Oggi Piero si è sentito male, è pallido e gli si sono arrossate le palpebre, tra di noi non c’è un medico e nessuno sa che fare, una ragazza ha aperto una bottiglietta di minerale e gli ha versato in bocca un sorso d’acqua ma è colata lungo il collo. Si è spento così, senza una parola e noi ora non sappiamo che fare del suo corpo, ci guardiamo senza saper che fare poi due ragazzi si offrono di portarlo all’esterno: "Rientriamo subito, ma diamo almeno un’occhiata". Cercano la nostra approvazione e ce l’hanno, come tutti gli altri l’hanno avuta, i vigliacchi si tengono al sicuro, chissà chi ancora avrà il coraggio di uscire se non torneranno nemmeno loro. Non li ha salutati nessuno, l’impressione è che avrebbe portato male, però li abbiamo aspettati per tutto il giorno e anche la notte, fingendo di non essere preoccupati.
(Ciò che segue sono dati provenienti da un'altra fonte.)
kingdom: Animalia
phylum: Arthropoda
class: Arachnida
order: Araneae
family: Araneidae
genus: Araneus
E così siamo rimasti in dieci, due maschi anziani, Alfredo Lo Cascio, il proprietario della discoteca, e Giuseppe Loffredo che lavorava per lui e io, Franco Perego, fotografo di cinquantadue, tre donne di mezza età, Franca Carlotto, Miriam De Falla e Piera Mongiu e poi quattro adolescenti, Mattia e Andrea Cravero che sono fratelli e Matilde e Diego Donfrancesco anche loro fratelli e poco più grandi. Esclusi i ragazzi che sono troppo giovani, per il resto siamo sei codardi, avremmo dovuto uscire noi per primi, abbiamo già vissuto abbastanza e mentre lo sto pensando lo dico a voce alta.

"Adesso non possiamo più aspettare, noi, i più vecchi, dobbiamo tentare, cercar di capire e se non potremo tornare così sia". Ci siamo decisi in tre, i maschi, abbiamo scritto un biglietto con i nostri nomi e un saluto a chi sapevamo noi e dopo aver abbracciato tutti ci siamo avviati verso la scala, ma quando stavamo per uscire i ragazzi hanno detto: "Vogliamo venire con voi" e allora anche le donne si sono decise, hanno infilato nelle borse tutte le scatolette che potevano portare e le bottiglie d’acqua. Siamo usciti in fila indiana.